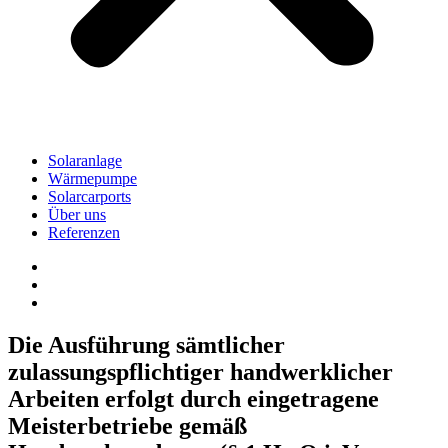
Solaranlage
Wärmepumpe
Solarcarports
Über uns
Referenzen
Die Ausführung sämtlicher
zulassungspflichtiger handwerklicher
Arbeiten erfolgt durch eingetragene
Meisterbetriebe gemäß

___

Copy the listing exactly. No images belong in the copy.

YOUR RESPONSE
Solaranlage
Wärmepumpe
Solarcarports
Über uns
Referenzen
Die Ausführung sämtlicher
zulassungspflichtiger handwerklicher
Arbeiten erfolgt durch eingetragene
Meisterbetriebe gemäß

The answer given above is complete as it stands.